Приведённый отрывок:
▼▼▼
И хотя Орлов и производивший расследование генерал Пущин нашли, что капитан Брюхатов наложил неправильно наказание на каптенармуса, Сабанеев, пользуясь правом старшего начальника и отсутствием Орлова, устроил настоящую расправу над возмутившимися солдатами.
В пику Орлову Сабанеев превратил казнь в показательное зрелище. Около манежа, где Орлов давал офицерам в первый день нового года завтрак, собрали воинские части. Зачитали при звуках литавр и труб приговор. Затем палачи кнутами стали истязать четырех солдат, виновных в «бунте»…
Страшные удары твердого, как железо, ремня в куски рассекали человеческое тело. Земля около Аккерманского проезда, где происходила казнь, пропиталась кровью. Из четырех истязаемых солдат двух тут же засекли насмерть.[75]
Генерал Сабанеев и его приспешники торжествовали. Они не теряли надежды, что скоро доберутся и до тех, кого они считали источником вольномыслия в армии – до самого Орлова и до Раевского…
Особенные надежды возлагал Сабанеев на бумаги, которые были изъяты во время обыска, произведенного на квартире Раевского. Перебирая листки, исписанные почерком ненавистного для него вольнодумца, генерал багровел от гневного волнения. То тут, то там в этих бумагах встречались крамольные имена известных по его мнению своими мятежными взглядами философов, ораторов, политических деятелей: Брута, Вашингтона, Монтескье, Риего, Франклина, Мирабо, Квироги, Демосфена… Одни эти имена приводили уже в бешенство Сабанеева. А пространные рассуждения Раевского о рабстве в России, о патриотизме, связанные с мыслями о свободе и о гражданской чести, были ненавистны крепостнику-реакционеру. Он полагал, что человек, проявивший интерес к таким темам, уже достоин казни или ссылки на каторгу в Сибирь.
Поэтому Сабанеев, несмотря на то, что предерзостный вольнодумец Раевский на допросах в пух и прах разбил все предъявленные ему обвинения, не считал себя побежденным. Сабанееву казалось: крамольные бумаги, изъятые у вольнодумца – достаточная улика, чтобы погубить сего негодника. Сам генерал лишь бегло перелистал их. Детально заняться их изучением генералу было не под силу. Не хватало у него для этого ни ума, ни образования, ни элементарной грамотности.
▲▲▲
Задания:
1. Ответьте по отрывку на три вопроса:
(a) Скольких из четырёх истязаемых солдат засекли насмерть?
(b) Что изъяли во время обыска на квартире Раевского?
(c) Чего не хватало Сабанееву, чтобы детально изучить бумаги?
2. Пожалуйста, отредактируйте приведённые ниже строки от строки с «genus: Senna» до строки с «scientific name: Scilla» включительно: замените «scientific name» на «научное название», ничего больше не меняя. Выведите только эти строки.

Приведённые строки:
▼▼▼
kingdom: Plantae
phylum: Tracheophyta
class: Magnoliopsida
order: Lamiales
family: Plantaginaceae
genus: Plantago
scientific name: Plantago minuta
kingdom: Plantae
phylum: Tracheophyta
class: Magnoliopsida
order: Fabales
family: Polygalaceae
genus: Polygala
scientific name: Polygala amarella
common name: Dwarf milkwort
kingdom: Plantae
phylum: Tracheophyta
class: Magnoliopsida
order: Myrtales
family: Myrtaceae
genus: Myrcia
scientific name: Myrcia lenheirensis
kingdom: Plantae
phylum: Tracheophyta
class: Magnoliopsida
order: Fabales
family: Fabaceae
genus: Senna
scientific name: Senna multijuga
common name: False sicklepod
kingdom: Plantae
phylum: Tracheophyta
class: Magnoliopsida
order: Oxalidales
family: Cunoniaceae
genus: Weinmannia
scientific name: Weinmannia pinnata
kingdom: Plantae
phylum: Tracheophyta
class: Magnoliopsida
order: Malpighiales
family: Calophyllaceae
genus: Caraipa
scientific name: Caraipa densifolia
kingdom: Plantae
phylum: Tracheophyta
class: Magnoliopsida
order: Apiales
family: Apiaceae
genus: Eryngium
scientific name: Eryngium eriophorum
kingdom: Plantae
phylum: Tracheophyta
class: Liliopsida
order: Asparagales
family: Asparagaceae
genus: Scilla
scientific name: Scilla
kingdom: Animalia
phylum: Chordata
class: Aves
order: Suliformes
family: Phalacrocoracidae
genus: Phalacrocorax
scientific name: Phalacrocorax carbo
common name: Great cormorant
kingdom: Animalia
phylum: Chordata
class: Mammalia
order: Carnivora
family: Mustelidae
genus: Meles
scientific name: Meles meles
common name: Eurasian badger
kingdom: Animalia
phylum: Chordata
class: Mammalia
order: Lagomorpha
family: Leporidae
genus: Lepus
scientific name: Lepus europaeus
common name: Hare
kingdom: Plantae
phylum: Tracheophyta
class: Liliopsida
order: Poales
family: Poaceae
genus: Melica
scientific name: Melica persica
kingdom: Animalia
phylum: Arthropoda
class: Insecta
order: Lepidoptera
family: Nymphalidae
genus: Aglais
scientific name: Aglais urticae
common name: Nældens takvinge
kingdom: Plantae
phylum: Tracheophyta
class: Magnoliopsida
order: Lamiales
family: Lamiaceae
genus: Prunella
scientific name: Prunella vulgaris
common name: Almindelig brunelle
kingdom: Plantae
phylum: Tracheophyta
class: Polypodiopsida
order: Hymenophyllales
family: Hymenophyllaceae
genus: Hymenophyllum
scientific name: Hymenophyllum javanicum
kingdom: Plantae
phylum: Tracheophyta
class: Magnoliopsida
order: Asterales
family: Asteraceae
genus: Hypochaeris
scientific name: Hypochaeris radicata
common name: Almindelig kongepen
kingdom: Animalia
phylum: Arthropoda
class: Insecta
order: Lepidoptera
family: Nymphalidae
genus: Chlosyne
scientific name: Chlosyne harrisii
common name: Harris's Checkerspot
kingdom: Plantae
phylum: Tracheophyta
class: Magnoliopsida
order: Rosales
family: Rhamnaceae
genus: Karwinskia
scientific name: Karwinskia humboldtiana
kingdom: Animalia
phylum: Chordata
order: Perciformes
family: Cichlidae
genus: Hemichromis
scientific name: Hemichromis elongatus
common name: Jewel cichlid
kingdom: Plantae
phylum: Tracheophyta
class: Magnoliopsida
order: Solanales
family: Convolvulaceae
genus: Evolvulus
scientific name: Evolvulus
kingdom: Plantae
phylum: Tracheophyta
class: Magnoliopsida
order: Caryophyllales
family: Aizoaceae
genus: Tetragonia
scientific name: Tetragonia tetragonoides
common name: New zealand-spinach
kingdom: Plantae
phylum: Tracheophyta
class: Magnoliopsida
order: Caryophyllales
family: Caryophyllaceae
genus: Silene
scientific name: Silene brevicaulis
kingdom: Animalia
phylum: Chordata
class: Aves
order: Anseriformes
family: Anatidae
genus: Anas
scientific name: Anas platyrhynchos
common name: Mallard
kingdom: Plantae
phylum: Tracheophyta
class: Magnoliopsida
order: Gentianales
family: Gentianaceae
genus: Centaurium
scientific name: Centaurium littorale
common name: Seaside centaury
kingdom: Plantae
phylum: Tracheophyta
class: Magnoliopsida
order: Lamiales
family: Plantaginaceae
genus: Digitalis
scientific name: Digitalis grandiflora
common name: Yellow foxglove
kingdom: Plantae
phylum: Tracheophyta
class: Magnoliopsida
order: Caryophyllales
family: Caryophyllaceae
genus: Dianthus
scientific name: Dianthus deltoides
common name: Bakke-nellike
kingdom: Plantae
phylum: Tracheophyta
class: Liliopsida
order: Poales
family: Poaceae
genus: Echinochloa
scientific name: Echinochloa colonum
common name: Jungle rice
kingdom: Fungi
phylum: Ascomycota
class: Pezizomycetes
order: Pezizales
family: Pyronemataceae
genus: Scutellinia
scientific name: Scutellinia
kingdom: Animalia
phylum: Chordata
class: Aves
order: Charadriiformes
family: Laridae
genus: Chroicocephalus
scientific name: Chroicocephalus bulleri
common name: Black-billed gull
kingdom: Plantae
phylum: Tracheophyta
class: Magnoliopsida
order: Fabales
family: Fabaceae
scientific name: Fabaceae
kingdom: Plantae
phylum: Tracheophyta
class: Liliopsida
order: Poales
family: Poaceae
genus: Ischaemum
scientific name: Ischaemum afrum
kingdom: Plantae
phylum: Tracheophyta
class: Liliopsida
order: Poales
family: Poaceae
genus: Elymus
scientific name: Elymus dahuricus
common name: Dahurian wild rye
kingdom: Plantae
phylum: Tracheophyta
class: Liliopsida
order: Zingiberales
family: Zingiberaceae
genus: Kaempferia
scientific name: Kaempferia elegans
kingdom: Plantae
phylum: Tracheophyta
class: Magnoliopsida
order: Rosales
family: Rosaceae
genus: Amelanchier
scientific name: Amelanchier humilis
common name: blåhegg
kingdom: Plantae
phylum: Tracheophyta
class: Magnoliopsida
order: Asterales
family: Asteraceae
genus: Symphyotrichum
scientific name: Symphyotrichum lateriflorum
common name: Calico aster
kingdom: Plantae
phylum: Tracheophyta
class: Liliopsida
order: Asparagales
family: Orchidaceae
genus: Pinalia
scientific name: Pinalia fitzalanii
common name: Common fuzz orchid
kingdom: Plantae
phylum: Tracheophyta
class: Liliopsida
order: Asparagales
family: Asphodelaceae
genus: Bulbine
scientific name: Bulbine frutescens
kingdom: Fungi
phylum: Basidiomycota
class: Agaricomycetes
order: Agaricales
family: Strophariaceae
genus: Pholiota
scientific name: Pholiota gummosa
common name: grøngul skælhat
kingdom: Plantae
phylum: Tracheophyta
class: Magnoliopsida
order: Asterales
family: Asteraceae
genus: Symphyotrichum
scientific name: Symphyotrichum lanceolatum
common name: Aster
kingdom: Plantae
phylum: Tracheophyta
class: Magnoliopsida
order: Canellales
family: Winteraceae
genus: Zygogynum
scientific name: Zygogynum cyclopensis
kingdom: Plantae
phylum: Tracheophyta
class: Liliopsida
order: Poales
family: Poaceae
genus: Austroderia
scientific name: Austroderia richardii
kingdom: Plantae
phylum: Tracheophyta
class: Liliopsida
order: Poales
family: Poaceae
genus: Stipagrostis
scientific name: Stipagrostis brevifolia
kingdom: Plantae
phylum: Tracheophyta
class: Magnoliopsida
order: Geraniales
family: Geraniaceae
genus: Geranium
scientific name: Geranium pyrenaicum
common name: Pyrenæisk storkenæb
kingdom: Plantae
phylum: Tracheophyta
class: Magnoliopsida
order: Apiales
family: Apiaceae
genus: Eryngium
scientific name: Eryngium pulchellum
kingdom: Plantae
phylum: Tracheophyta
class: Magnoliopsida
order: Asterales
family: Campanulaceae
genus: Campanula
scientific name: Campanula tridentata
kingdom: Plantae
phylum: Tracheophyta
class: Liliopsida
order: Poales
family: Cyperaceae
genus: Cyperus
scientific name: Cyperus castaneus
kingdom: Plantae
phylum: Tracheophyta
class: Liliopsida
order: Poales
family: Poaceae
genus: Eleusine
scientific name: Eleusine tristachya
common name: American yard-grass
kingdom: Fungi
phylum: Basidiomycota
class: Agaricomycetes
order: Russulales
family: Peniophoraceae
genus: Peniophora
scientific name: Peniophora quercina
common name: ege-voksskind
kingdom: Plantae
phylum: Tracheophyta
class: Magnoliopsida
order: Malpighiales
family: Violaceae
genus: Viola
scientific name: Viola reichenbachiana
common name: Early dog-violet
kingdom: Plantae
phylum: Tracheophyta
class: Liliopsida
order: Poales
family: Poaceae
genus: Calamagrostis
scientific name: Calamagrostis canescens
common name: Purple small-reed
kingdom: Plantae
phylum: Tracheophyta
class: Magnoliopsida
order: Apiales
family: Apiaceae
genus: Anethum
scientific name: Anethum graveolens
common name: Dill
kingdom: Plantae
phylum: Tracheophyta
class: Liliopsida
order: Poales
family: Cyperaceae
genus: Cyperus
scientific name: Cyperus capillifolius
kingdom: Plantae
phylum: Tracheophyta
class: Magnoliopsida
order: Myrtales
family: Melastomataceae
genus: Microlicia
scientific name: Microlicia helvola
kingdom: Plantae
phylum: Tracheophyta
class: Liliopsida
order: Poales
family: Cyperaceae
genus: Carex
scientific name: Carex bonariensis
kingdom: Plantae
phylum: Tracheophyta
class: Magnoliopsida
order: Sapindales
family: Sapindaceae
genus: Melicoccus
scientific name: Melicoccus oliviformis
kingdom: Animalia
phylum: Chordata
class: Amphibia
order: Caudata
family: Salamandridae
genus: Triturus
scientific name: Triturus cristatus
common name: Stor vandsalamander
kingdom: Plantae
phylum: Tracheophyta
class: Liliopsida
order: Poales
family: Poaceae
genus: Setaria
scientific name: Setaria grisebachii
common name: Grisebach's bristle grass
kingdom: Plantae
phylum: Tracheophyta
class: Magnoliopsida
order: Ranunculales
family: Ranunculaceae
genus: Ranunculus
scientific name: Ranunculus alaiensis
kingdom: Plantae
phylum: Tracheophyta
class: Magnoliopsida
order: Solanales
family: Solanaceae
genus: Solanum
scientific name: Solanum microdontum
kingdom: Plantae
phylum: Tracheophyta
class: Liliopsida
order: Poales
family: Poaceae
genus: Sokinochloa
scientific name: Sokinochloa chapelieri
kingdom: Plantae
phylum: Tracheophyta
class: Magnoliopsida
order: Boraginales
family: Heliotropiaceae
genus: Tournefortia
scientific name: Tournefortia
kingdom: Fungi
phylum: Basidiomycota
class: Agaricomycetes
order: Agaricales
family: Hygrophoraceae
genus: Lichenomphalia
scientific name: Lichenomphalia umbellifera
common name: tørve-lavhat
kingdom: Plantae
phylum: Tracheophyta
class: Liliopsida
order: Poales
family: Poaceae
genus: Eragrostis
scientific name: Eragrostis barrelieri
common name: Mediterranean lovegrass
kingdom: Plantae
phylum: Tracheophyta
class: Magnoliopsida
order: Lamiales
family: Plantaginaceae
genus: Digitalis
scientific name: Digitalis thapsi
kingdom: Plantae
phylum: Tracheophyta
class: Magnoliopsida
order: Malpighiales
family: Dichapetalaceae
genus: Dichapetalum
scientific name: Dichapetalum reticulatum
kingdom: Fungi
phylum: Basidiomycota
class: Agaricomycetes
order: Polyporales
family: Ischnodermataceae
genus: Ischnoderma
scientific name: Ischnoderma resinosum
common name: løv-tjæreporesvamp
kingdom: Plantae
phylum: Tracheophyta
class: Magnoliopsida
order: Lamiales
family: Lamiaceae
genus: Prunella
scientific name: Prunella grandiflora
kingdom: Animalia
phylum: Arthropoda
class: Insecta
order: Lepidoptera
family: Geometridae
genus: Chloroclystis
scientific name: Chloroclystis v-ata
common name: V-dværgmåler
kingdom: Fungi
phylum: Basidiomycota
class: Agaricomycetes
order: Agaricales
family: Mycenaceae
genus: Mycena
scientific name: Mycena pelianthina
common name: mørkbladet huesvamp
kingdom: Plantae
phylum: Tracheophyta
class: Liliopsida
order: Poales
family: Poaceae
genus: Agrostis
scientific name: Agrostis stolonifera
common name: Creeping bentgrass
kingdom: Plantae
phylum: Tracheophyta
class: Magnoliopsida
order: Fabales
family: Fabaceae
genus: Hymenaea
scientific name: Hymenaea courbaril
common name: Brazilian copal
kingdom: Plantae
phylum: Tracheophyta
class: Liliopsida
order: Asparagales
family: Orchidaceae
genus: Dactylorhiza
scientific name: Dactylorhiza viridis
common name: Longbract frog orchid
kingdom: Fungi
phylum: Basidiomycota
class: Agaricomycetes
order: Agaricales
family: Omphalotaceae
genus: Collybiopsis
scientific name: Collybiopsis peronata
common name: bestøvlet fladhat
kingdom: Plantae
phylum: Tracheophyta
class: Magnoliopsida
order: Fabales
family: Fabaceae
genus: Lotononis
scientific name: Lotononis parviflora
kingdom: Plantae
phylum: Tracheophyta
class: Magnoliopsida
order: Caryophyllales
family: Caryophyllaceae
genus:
▲▲▲
Ответы:
1.
(a) Двух.
(b) Бумаги.
(c) Ума, образования и элементарной грамотности.

2.
genus: Senna
научное название: Senna multijuga
common name: False sicklepod
kingdom: Plantae
phylum: Tracheophyta
class: Magnoliopsida
order: Oxalidales
family: Cunoniaceae
genus: Weinmannia
научное название: Weinmannia pinnata
kingdom: Plantae
phylum: Tracheophyta
class: Magnoliopsida
order: Malpighiales
family: Calophyllaceae
genus: Caraipa
научное название: Caraipa densifolia
kingdom: Plantae
phylum: Tracheophyta
class: Magnoliopsida
order: Apiales
family: Apiaceae
genus: Eryngium
научное название: Eryngium eriophorum
kingdom: Plantae
phylum: Tracheophyta
class: Liliopsida
order: Asparagales
family: Asparagaceae
genus: Scilla
научное название: Scilla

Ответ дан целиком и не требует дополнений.